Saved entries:
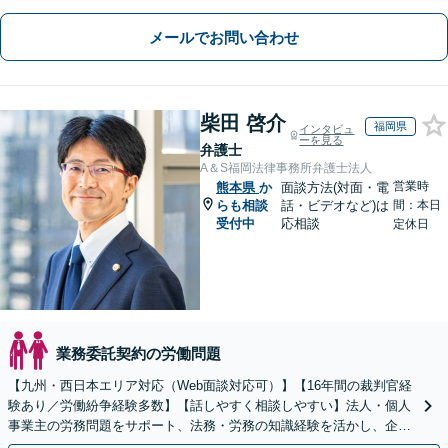
メールでお問い合わせ
柴田 啓介
福岡県
インタビュ
ーを見る
弁護士
A＆S福岡法律事務所弁護士法人
営業時
熊本県
か
面談方法(対面・電
らも相談
話・ビデオなど)は
間：本日
受付中
応相談
定休日
業務委託契約の労働問題
【九州・西日本エリア対応（Web面談対応可）】【16年間の裁判官経
験あり／労働紛争経験多数】【話しやすく相談しやすい】法人・個人
事業主の労務問題をサポート、法務・労務の知識経験を活かし、企業
側から御社の労働問題解決に尽力します。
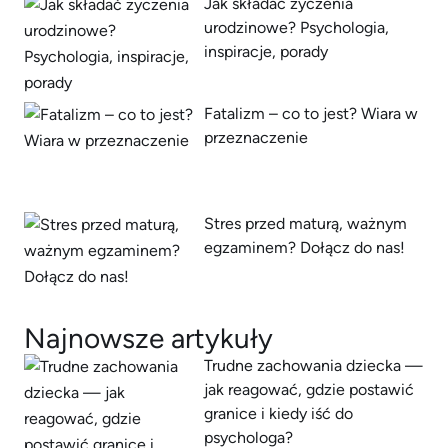
Jak składać życzenia
urodzinowe? Psychologia,
inspiracje, porady
Fatalizm – co to jest? Wiara w
przeznaczenie
Stres przed maturą, ważnym
egzaminem? Dołącz do nas!
Najnowsze artykuły
Trudne zachowania dziecka —
jak reagować, gdzie postawić
granice i kiedy iść do
psychologa?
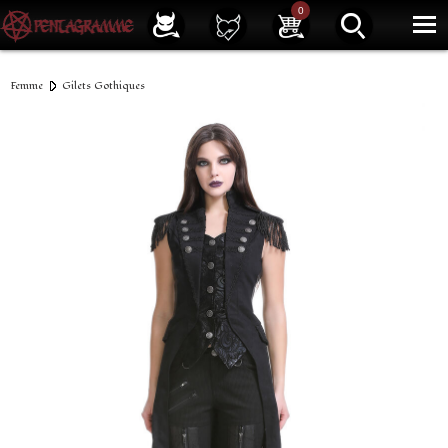
Service client
01 40 39 07 94
0
|
Newsletter
| |
Facebook
|
Instagram
Femme
Gilets Gothiques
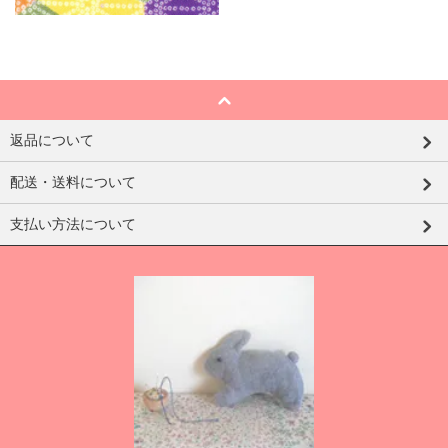
返品について
配送・送料について
支払い方法について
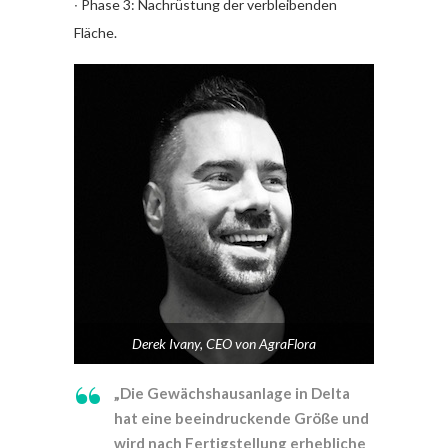
∙ Phase 3: Nachrüstung der verbleibenden
Fläche.
Derek Ivany, CEO von AgraFlora
„Die Gewächshausanlage in Delta
hat eine beeindruckende Größe und
wird nach Fertigstellung erhebliche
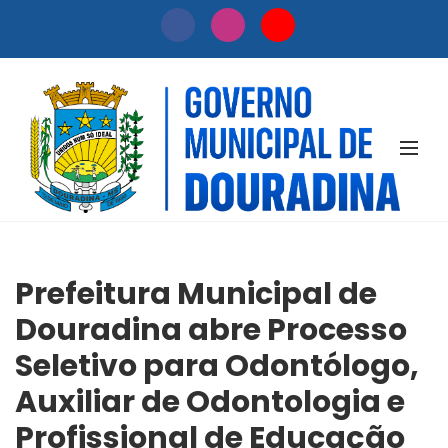
NOTÍCIAS
Prefeitura Municipal de
Douradina abre Processo
Seletivo para Odontólogo,
Auxiliar de Odontologia e
Profissional de Educação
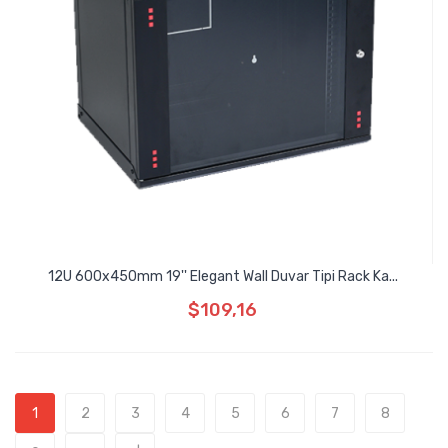
12U 600x450mm 19'' Elegant Wall Duvar Tipi Rack Ka...
$109,16
1
2
3
4
5
6
7
8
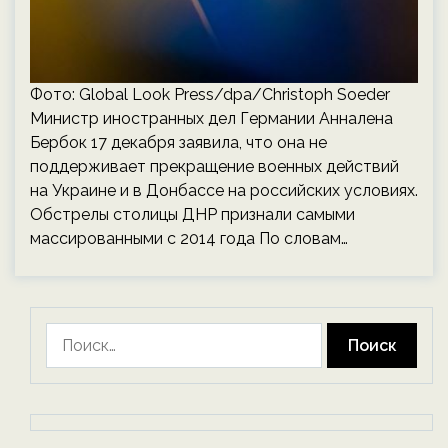
Фото: Global Look Press/dpa/Christoph Soeder
Министр иностранных дел Германии Анналена
Бербок 17 декабря заявила, что она не
поддерживает прекращение военных действий
на Украине и в Донбассе на российских условиях.
Обстрелы столицы ДНР признали самыми
массированными с 2014 года По словам…
Найти:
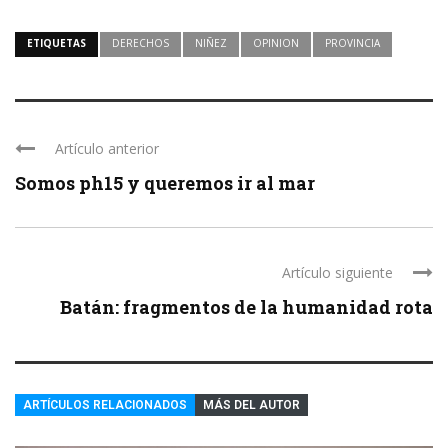
ETIQUETAS
DERECHOS
NIÑEZ
OPINION
PROVINCIA
Artículo anterior
Somos ph15 y queremos ir al mar
Artículo siguiente
Batán: fragmentos de la humanidad rota
ARTÍCULOS RELACIONADOS
MÁS DEL AUTOR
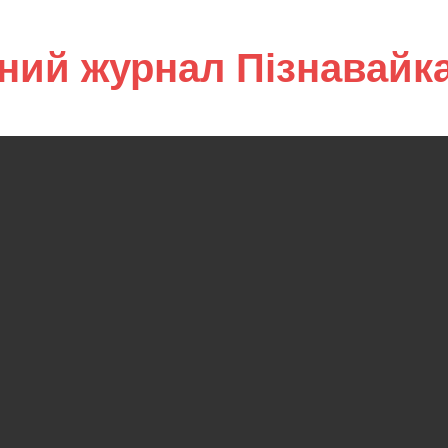
ний журнал Пізнавайк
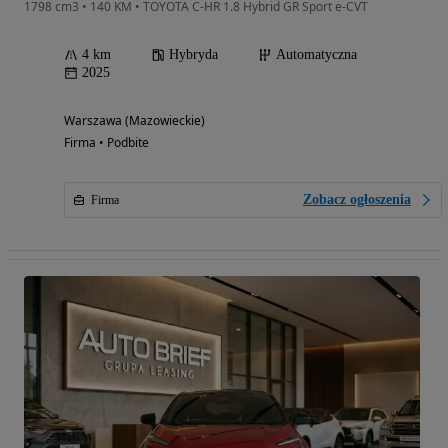
1798 cm3 • 140 KM • TOYOTA C-HR 1.8 Hybrid GR Sport e-CVT
4 km
Hybryda
Automatyczna
2025
Warszawa (Mazowieckie)
Firma • Podbite
Zobacz ogłoszenia
Firma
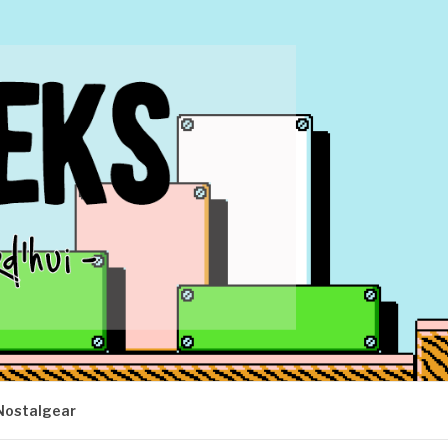
Nostalgear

Task directions: Retype all of the lines above character for character, and leave the pictures out of your answer.

Result of the task:
メールでお問い合わせ
柴田 啓介
福岡県
インタビュ
ーを見る
弁護士
A＆S福岡法律事務所弁護士法人
営業時
熊本県
か
面談方法(対面・電
らも相談
話・ビデオなど)は
間：本日
受付中
応相談
定休日
業務委託契約の労働問題
【九州・西日本エリア対応（Web面談対応可）】【16年間の裁判官経
験あり／労働紛争経験多数】【話しやすく相談しやすい】法人・個人
事業主の労務問題をサポート、法務・労務の知識経験を活かし、企業
側から御社の労働問題解決に尽力します。
Jak składać życzenia
urodzinowe? Psychologia,
inspiracje, porady
Fatalizm – co to jest? Wiara w
przeznaczenie
Stres przed maturą, ważnym
egzaminem? Dołącz do nas!
Najnowsze artykuły
Trudne zachowania dziecka —
jak reagować, gdzie postawić
granice i kiedy iść do
psychologa?
Service client
01 40 39 07 94
0
|
Newsletter
| |
Facebook
|
Instagram
Femme
Gilets Gothiques
返品について
配送・送料について
支払い方法について
∙ Phase 3: Nachrüstung der verbleibenden
Fläche.
Derek Ivany, CEO von AgraFlora
„Die Gewächshausanlage in Delta
hat eine beeindruckende Größe und
wird nach Fertigstellung erhebliche
NOTÍCIAS
Prefeitura Municipal de
Douradina abre Processo
Seletivo para Odontólogo,
Auxiliar de Odontologia e
Profissional de Educação
12U 600x450mm 19'' Elegant Wall Duvar Tipi Rack Ka...
$109,16
1
2
3
4
5
6
7
8
Фото: Global Look Press/dpa/Christoph Soeder
Министр иностранных дел Германии Анналена
Бербок 17 декабря заявила, что она не
поддерживает прекращение военных действий
на Украине и в Донбассе на российских условиях.
Обстрелы столицы ДНР признали самыми
массированными с 2014 года По словам…
Найти:
ETIQUETAS
DERECHOS
NIÑEZ
OPINION
PROVINCIA
Artículo anterior
Somos ph15 y queremos ir al mar
Artículo siguiente
Batán: fragmentos de la humanidad rota
ARTÍCULOS RELACIONADOS
MÁS DEL AUTOR
ний журнал Пізнавайк
1798 cm3 • 140 KM • TOYOTA C-HR 1.8 Hybrid GR Sport e-CVT
4 km
Hybryda
Automatyczna
2025
Warszawa (Mazowieckie)
Firma • Podbite
Zobacz ogłoszenia
Firma
Nostalgear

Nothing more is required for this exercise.